» Task details: Using the data below, transcribe exactly everything from the line that contains "left knee: (81, 124)" down to the line that contains "right shoulder: (276, 345)". Include both of those lines and none of the pictures.

» Recorded information:
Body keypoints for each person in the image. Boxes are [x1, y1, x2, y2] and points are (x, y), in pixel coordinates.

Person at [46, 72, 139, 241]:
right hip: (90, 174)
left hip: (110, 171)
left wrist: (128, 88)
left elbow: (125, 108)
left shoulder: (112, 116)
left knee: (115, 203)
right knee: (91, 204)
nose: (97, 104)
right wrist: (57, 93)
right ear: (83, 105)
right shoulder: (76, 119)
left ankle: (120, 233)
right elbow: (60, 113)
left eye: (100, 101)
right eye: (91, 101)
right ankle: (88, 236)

==

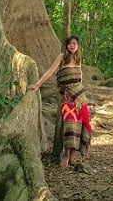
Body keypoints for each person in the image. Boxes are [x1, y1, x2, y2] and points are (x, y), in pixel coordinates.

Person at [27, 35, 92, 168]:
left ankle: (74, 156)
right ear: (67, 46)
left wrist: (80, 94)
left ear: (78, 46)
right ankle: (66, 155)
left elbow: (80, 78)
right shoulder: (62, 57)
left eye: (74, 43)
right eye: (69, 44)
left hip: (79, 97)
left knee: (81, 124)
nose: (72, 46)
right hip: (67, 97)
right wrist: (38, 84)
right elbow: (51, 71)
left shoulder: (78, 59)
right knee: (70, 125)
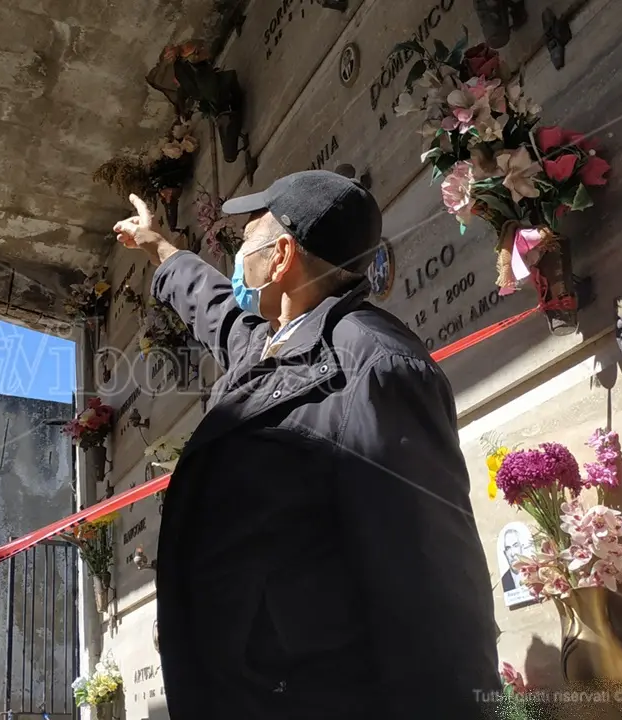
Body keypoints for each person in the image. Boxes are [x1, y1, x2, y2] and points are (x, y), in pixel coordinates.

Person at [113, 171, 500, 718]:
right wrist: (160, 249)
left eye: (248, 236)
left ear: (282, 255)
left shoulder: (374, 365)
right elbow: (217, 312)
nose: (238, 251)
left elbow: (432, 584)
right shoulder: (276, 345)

» Exercise solution:
left knee: (81, 124)
nose: (72, 46)
right hip: (67, 97)
right wrist: (38, 84)
right elbow: (51, 71)
left shoulder: (78, 59)
right knee: (70, 125)
Body keypoints for each person in the image. Boxes are [x1, y1, x2, y2] and points are (x, y), in pixel coordinates.

Person at [113, 171, 500, 718]:
right wrist: (160, 249)
left eye: (248, 236)
left ear: (282, 255)
left shoulder: (374, 365)
right elbow: (217, 312)
nose: (238, 251)
left elbow: (432, 584)
right shoulder: (276, 345)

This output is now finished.